--- ACTIVITY ---
For the data below, report the number of lines that contain the string "которые" and nothing else.

--- EXERCISE INPUTS ---
···

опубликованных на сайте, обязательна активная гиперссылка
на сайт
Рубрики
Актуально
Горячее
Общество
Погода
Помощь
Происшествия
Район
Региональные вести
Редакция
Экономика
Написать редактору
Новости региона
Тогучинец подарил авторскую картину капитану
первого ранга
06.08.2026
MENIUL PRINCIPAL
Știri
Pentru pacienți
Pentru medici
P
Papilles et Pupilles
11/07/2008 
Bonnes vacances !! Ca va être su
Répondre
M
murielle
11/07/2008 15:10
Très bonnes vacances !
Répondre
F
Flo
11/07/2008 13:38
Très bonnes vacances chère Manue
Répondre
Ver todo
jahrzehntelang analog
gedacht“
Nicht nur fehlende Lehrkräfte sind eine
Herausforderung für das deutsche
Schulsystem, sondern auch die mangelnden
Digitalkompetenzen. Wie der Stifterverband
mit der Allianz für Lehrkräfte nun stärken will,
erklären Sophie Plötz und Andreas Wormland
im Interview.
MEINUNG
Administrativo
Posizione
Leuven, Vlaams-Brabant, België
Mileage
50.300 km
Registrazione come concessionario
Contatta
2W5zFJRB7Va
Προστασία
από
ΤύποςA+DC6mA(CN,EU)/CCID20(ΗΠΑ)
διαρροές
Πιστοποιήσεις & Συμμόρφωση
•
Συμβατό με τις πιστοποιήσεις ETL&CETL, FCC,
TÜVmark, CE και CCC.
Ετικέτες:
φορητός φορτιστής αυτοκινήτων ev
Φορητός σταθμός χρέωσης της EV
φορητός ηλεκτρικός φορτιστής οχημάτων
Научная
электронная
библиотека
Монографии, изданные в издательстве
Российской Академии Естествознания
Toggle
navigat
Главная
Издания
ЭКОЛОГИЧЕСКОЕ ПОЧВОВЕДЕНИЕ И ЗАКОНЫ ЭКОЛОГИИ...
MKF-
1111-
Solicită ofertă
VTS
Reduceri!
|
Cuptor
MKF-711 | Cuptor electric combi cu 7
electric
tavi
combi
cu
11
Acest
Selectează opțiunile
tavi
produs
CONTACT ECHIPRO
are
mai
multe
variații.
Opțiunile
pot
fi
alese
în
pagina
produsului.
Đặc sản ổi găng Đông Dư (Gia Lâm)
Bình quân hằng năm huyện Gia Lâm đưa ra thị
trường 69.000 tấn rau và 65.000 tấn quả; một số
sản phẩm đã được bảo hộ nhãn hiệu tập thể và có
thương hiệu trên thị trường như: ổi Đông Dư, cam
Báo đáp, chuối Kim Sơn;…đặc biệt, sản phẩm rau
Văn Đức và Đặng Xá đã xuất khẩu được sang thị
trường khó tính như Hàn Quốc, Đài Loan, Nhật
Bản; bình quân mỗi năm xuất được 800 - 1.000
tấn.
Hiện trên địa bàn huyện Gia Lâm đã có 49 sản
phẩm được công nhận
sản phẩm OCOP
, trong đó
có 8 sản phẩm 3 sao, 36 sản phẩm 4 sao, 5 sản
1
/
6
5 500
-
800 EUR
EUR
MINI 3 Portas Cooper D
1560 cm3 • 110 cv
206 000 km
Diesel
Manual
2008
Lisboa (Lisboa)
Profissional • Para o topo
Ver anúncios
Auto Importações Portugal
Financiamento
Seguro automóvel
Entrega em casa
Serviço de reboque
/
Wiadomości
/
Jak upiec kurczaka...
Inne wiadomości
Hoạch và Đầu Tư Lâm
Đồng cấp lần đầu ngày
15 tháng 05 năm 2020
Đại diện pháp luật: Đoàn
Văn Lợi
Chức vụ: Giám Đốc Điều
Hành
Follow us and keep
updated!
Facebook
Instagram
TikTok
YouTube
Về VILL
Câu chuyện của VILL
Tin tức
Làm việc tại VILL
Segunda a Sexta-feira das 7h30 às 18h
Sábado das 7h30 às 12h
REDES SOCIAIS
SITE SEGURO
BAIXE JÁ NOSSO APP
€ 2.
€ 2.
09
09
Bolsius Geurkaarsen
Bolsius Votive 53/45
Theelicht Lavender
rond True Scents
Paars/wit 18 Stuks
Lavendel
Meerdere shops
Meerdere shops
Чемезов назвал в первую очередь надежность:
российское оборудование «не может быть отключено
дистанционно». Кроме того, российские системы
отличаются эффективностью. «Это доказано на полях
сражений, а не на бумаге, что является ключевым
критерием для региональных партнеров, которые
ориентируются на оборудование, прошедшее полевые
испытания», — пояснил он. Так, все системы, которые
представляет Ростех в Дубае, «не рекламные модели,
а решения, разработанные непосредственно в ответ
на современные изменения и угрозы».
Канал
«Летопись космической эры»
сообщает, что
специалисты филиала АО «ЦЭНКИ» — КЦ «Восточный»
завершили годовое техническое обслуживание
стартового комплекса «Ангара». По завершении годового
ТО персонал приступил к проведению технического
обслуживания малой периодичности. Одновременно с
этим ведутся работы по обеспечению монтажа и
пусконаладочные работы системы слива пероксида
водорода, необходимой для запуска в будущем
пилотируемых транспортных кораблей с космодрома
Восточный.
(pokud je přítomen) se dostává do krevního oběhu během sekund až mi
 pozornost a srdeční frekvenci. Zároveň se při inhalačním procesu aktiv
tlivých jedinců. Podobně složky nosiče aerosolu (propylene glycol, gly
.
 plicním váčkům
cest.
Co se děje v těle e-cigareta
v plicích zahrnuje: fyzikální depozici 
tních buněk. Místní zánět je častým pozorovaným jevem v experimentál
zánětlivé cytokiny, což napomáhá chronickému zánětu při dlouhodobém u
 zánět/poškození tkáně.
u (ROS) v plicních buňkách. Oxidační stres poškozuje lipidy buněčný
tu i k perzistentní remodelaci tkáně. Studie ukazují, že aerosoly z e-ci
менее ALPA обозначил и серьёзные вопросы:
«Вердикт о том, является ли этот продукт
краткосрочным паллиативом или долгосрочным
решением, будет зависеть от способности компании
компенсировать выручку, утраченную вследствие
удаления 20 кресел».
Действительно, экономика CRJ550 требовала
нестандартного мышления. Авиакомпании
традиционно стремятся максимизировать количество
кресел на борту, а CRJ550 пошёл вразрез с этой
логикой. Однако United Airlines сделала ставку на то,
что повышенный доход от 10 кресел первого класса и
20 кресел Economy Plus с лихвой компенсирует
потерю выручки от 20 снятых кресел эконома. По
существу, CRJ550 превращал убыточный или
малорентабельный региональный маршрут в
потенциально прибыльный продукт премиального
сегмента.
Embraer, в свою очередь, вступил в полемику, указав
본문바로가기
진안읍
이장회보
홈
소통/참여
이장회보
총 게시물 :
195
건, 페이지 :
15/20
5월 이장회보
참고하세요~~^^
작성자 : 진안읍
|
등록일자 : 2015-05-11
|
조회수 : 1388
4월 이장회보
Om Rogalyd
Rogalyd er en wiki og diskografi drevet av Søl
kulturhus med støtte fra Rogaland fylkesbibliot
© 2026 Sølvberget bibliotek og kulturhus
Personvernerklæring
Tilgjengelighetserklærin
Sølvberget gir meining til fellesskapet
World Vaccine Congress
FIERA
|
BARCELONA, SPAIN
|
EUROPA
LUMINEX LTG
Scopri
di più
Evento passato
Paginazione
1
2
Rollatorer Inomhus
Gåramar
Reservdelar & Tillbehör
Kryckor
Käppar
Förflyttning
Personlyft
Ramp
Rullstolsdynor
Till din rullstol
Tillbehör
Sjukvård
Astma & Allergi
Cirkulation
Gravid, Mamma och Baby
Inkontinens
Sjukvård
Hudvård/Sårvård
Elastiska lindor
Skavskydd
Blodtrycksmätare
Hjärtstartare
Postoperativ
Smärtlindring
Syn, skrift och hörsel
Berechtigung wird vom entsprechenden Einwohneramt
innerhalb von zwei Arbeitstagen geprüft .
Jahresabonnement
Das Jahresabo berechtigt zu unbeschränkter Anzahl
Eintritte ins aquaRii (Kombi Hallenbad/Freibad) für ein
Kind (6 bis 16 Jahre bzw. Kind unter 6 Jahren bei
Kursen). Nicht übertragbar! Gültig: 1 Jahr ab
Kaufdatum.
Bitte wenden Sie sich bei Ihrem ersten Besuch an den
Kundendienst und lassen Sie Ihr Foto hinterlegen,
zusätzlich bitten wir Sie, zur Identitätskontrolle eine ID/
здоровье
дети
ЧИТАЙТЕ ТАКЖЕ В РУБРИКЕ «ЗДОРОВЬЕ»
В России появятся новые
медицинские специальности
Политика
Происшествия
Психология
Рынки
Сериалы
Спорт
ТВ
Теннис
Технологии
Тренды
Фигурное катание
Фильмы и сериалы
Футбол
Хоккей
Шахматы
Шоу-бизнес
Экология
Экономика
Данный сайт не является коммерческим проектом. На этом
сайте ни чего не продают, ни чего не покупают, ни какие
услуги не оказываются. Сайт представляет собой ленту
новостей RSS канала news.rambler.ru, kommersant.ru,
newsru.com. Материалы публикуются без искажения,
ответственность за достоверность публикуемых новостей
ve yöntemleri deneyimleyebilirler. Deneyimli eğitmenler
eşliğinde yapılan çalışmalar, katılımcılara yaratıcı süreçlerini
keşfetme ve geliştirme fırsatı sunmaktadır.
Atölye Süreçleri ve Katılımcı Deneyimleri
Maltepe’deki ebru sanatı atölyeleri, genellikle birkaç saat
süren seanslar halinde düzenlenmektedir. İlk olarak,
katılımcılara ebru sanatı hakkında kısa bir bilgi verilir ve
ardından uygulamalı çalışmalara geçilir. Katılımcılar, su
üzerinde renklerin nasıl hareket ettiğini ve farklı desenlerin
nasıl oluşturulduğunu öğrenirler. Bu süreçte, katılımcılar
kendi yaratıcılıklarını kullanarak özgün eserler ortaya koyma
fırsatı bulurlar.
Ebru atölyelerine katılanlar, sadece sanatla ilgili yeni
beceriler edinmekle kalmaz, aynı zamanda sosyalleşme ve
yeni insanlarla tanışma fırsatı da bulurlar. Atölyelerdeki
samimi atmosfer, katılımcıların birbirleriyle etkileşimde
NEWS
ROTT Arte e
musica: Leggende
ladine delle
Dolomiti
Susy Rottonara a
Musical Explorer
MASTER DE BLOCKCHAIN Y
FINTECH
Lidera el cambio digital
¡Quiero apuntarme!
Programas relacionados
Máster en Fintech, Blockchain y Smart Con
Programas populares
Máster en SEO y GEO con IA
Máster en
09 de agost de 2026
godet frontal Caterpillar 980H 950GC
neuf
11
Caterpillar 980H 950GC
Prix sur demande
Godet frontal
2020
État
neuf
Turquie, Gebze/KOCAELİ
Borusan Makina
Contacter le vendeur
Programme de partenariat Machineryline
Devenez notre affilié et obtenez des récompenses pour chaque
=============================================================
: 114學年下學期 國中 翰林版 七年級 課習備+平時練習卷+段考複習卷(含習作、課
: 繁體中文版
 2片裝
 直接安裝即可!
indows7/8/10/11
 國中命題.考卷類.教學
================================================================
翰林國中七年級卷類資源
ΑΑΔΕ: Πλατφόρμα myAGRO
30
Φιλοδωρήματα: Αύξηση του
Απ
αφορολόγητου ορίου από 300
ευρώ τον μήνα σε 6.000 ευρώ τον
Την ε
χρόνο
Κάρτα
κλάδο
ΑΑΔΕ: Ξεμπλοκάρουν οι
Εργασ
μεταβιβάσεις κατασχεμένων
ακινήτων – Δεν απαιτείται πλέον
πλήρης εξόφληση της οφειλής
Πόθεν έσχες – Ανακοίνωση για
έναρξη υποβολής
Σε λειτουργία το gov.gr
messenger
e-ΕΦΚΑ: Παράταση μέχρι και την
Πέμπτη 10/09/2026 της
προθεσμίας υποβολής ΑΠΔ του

···

--- RESPONSE TO THE TASK ---
2